* **What you are asked to do**
Rewrite all the lines below as a Markdown table with the columns "Row" and "Line", numbering each row and skipping blank lines. Leave the pictures out.

* **Provided information**
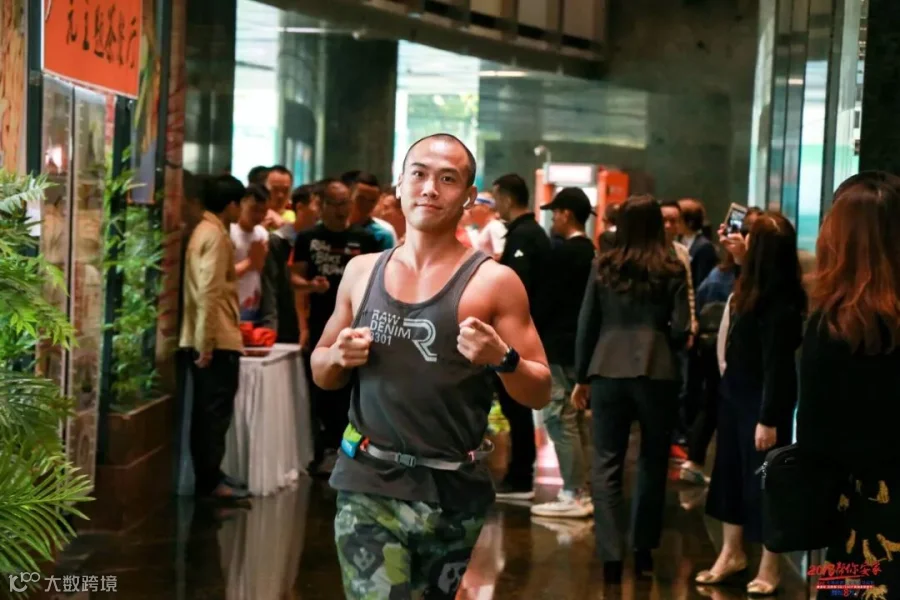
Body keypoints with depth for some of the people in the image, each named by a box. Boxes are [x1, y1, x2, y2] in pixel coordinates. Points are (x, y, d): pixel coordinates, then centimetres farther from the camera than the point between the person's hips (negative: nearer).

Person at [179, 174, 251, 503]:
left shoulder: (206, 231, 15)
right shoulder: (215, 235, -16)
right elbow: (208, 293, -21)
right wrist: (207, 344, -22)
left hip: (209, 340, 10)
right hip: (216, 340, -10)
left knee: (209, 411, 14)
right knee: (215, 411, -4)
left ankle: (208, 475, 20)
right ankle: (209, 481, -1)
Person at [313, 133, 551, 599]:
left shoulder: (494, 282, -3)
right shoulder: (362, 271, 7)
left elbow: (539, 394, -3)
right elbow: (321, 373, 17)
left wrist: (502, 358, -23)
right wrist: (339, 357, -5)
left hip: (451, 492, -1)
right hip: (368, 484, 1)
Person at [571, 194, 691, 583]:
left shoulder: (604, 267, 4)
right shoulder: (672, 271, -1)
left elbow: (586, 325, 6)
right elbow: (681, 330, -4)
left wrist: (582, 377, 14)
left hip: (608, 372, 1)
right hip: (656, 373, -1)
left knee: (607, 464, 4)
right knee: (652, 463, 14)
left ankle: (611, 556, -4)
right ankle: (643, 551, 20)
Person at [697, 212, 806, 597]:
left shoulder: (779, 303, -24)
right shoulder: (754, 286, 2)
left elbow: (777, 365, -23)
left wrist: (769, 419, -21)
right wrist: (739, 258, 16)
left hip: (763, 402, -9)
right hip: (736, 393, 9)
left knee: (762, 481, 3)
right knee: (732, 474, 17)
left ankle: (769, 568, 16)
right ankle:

* **Exercise output**
| Row | Line |
|---|---|
| 1 | Body keypoints with depth for some of the people in the image, each named by a box. Boxes are [x1, y1, x2, y2] in pixel coordinates. Points are (x, y, d): pixel coordinates, then centimetres farther from the camera than the point between the person's hips (negative: nearer). |
| 2 | Person at [179, 174, 251, 503]: |
| 3 | left shoulder: (206, 231, 15) |
| 4 | right shoulder: (215, 235, -16) |
| 5 | right elbow: (208, 293, -21) |
| 6 | right wrist: (207, 344, -22) |
| 7 | left hip: (209, 340, 10) |
| 8 | right hip: (216, 340, -10) |
| 9 | left knee: (209, 411, 14) |
| 10 | right knee: (215, 411, -4) |
| 11 | left ankle: (208, 475, 20) |
| 12 | right ankle: (209, 481, -1) |
| 13 | Person at [313, 133, 551, 599]: |
| 14 | left shoulder: (494, 282, -3) |
| 15 | right shoulder: (362, 271, 7) |
| 16 | left elbow: (539, 394, -3) |
| 17 | right elbow: (321, 373, 17) |
| 18 | left wrist: (502, 358, -23) |
| 19 | right wrist: (339, 357, -5) |
| 20 | left hip: (451, 492, -1) |
| 21 | right hip: (368, 484, 1) |
| 22 | Person at [571, 194, 691, 583]: |
| 23 | left shoulder: (604, 267, 4) |
| 24 | right shoulder: (672, 271, -1) |
| 25 | left elbow: (586, 325, 6) |
| 26 | right elbow: (681, 330, -4) |
| 27 | left wrist: (582, 377, 14) |
| 28 | left hip: (608, 372, 1) |
| 29 | right hip: (656, 373, -1) |
| 30 | left knee: (607, 464, 4) |
| 31 | right knee: (652, 463, 14) |
| 32 | left ankle: (611, 556, -4) |
| 33 | right ankle: (643, 551, 20) |
| 34 | Person at [697, 212, 806, 597]: |
| 35 | left shoulder: (779, 303, -24) |
| 36 | right shoulder: (754, 286, 2) |
| 37 | left elbow: (777, 365, -23) |
| 38 | left wrist: (769, 419, -21) |
| 39 | right wrist: (739, 258, 16) |
| 40 | left hip: (763, 402, -9) |
| 41 | right hip: (736, 393, 9) |
| 42 | left knee: (762, 481, 3) |
| 43 | right knee: (732, 474, 17) |
| 44 | left ankle: (769, 568, 16) |
| 45 | right ankle: |